The problem of regional differences in nutrient composition - and the difficulties generated by the use of food consumption tables which are, most of the time, inadequate for specific situations - is well known. Our data have only shown what the practical implication of this may be, and one way to reconcile dietary data with other indicators of the nutritional status. Our data on "dish-nutrient composition" (fig. 1) shows another very serious drawback in the analysis of survey data with the aid of food composition tables: the so-called "foods-as-eaten" problem. In theory, there has never been any reason to consider as reliable "recipe composition data," i.e. the compound nutrient composition of a dish, obtained by addition of the contribution of each single (raw) ingredient.

Fig. 1. Dish composition: calculated v. analysed values.

This approach ignores liability to heat of a great many nutrients, and losses that may result from chemical reactions as a consequence of the interaction between ingredients which are "incubated" for variable periods at 100°C or more. From a chemical view, feijoada was the dish to undergo the most drastic treatment (see recipe) and, in keeping with this, losses of 66 to 95 per cent were observed for protein and vitamin A respectively, regardless of the nutrient composition value used for the "recipe calculation." It was beyond the scope of this work to determine the actual causes for these losses, and we are first to admit that that of protein was the most intriguing.
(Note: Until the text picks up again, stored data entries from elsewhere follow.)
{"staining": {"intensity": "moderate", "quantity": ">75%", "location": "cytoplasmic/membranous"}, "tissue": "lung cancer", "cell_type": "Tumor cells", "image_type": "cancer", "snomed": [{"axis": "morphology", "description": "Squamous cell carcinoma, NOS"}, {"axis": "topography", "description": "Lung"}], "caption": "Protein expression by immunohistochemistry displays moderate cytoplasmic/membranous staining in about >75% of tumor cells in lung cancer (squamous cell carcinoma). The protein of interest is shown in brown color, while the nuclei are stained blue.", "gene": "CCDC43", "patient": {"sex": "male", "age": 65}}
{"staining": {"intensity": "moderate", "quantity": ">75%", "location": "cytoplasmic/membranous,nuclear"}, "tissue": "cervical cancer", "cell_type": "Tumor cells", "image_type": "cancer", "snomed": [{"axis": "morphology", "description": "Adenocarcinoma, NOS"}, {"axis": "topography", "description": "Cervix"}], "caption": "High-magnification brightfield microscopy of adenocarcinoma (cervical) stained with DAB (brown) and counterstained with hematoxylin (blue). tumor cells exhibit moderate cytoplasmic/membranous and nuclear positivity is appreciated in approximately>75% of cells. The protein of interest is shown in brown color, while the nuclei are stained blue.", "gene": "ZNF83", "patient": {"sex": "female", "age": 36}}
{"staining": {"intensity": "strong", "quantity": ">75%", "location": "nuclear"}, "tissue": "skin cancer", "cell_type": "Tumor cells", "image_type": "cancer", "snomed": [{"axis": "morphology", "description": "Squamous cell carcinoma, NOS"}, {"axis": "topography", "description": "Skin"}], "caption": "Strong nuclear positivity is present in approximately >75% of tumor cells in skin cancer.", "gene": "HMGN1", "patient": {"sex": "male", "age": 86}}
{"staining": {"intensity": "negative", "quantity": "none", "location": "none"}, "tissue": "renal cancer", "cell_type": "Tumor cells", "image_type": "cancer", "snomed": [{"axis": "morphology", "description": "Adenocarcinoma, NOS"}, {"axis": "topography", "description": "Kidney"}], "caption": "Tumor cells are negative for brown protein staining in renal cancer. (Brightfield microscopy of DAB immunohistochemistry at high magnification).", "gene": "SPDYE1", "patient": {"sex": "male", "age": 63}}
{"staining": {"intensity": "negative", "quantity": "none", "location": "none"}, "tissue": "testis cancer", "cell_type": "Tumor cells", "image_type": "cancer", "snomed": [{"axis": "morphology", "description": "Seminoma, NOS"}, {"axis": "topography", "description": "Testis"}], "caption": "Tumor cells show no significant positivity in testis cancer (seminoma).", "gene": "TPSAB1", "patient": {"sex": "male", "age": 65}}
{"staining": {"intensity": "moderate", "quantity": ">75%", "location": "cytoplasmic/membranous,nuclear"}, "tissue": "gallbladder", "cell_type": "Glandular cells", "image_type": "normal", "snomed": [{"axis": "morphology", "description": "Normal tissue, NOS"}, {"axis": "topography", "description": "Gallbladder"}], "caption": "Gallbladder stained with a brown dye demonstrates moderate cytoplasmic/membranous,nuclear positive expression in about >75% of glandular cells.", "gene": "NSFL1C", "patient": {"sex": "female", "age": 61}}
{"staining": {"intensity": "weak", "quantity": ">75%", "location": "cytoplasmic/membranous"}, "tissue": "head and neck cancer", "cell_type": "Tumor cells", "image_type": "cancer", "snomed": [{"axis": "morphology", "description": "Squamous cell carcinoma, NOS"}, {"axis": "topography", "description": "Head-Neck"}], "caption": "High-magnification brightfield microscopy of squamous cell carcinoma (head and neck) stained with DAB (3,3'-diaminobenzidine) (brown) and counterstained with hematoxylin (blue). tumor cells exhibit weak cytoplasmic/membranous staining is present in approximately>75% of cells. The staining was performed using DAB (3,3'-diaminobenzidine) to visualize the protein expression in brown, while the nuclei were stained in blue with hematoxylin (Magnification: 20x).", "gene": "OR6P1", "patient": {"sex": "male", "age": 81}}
But the obvious conclusion is that food composition tables cannot continue to be used, without restriction, for calculating nutrient intakes.

The number of foodstuffs and nutrients analysed here was very modest. One should bear in mind, however, that sweet potatoes, cassava flour, sugar, beans, and a little meat account for more than 70 per cent of the daily food intake of the underprivileged in this region [2], as well as in most of the rest of the country. This is what we consider to be "alimentary monotony." Regarding nutrients, our contention is that emphasis should always be given to those capable of generating, by deficient or excessive intake, public health problems. These nutrients would include protein, vitamin A, and iron; the list would vary according to region, but would certainly be limited in each case.

It is becoming increasingly important to count on reliable sources of accurate data for nutrient intake evaluation in connection with a number of nutrition-related diseases.

Our data show that food composition tables do not meet accuracy requirements when the analysis involves foods that are not consumed raw, and where the presence and amount of nutrients in foodstuffs are very dependent on local conditions, mainly soil composition. This work also shows that dietary data can be reconciled with related clinical and biochemical indicators.